Posts can be filtered into three categories: good, great, and bests posts. This is again normalized to each blog. For example, since July 2nd, 21% of Read/WriteWeb’s posts have been deemed by AideRSS to be in the “best” category, each having a PR between 6.5 and 10. For Slashdot, however since July 5th only 3% have achieved “best” status, with the highest PR among them at 8. It’s important to note that because PostRank is normalized for each blog, a PR8 post on Slashdot is vastly different than a PR8 post on Read/WriteWeb.

Users can subscribe to filtered feeds (either good, great, or best posts feeds) via RSS in their usual feed reader, or add filtered feeds to their ‘My Feeds’ page. The My Feeds dashboard shows a mashup feed that includes every filtered feed the you’re tracking. You can subscribe to that mashup feed in your normal feed reader.

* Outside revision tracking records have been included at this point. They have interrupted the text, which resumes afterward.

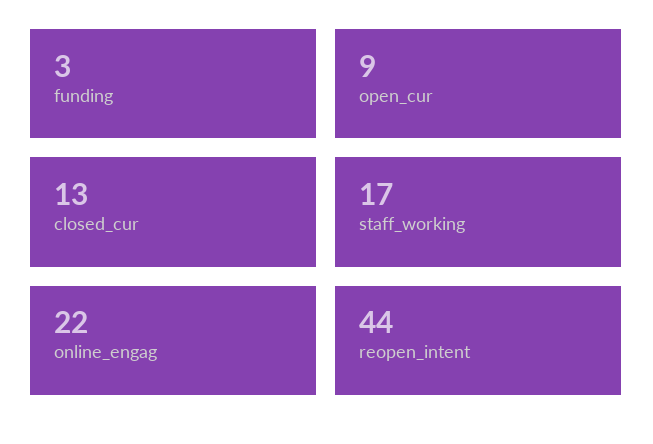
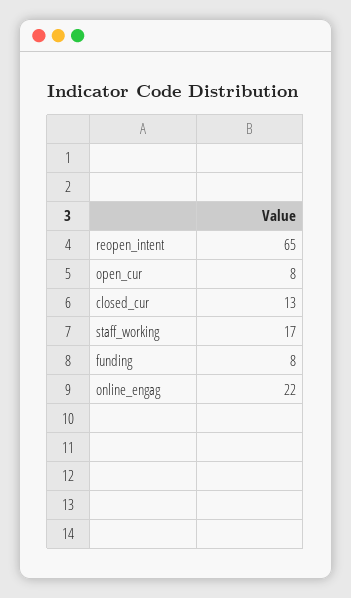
  {
-   "funding": 3,
+   "funding": 8,
-   "open_cur": 9,
+   "open_cur": 8,
    "closed_cur": 13,
    "staff_working": 17,
    "online_engag": 22,
-   "reopen_intent": 44
+   "reopen_intent": 65
  }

In addition to adding feeds by hand, users can also import an OMPL file into AideRSS. Or if you decide you want to bring your saved feeds to another RSS reader, you can export an OPML file as well.

AideRSS For Bloggers

AideRSS is free and intends to remain that way. Their FAQ promises that there will always be a free version of the service available. I asked Ilya what his plans for monetizing the service were, and though he said the main focus right now is building the free consumer service, he hinted at the possibility of publisher services. Ilya told me that as the index grows, there exists the potential for meaningful analysis of post and reader trends, patterns, habits, meme tracking, etc. These sort of services are the type of things that could potentially be offered on a for-pay basis to publishers, but Ilya stressed that that is not a focus for AideRSS at the moment.

The website does offer a couple of blogger-centric services, however. The “Sharing & widgets” page for every site indexed by AideRSS offers two services aimed at publishers: a syndication widget that provides RSS links to AideRSS-filtered feeds (good, great, and best) as well as a top posts widget that lists the top ranked posts over a given time period. Below is Read/WriteWeb’s best posts over the past month according to AideRSS. These are the posts that elicited the largest response from our readers, and according to the AideRSS system are thus deemed the most likely to be our best.

Top Posts: Read/WriteWeb

Conclusion

When I first read about Ilya’s idea for a PostRank system, I was impressed. The service he and his partners Francis Lau and Kevin Thomason have put together is equally impressive. AideRSS is a novel way to filter RSS feeds that I think could be truly useful. More importantly, though, I think the real value of this service will come in the future, when and if they develop publisher tools that allow bloggers to track reader behavior. AideRSS should be able to theoretically help bloggers find that holy grail of blogging: the key to posts that your readers consistently respond to. Give AideRSS a try and let us know in the comments what you think about the service.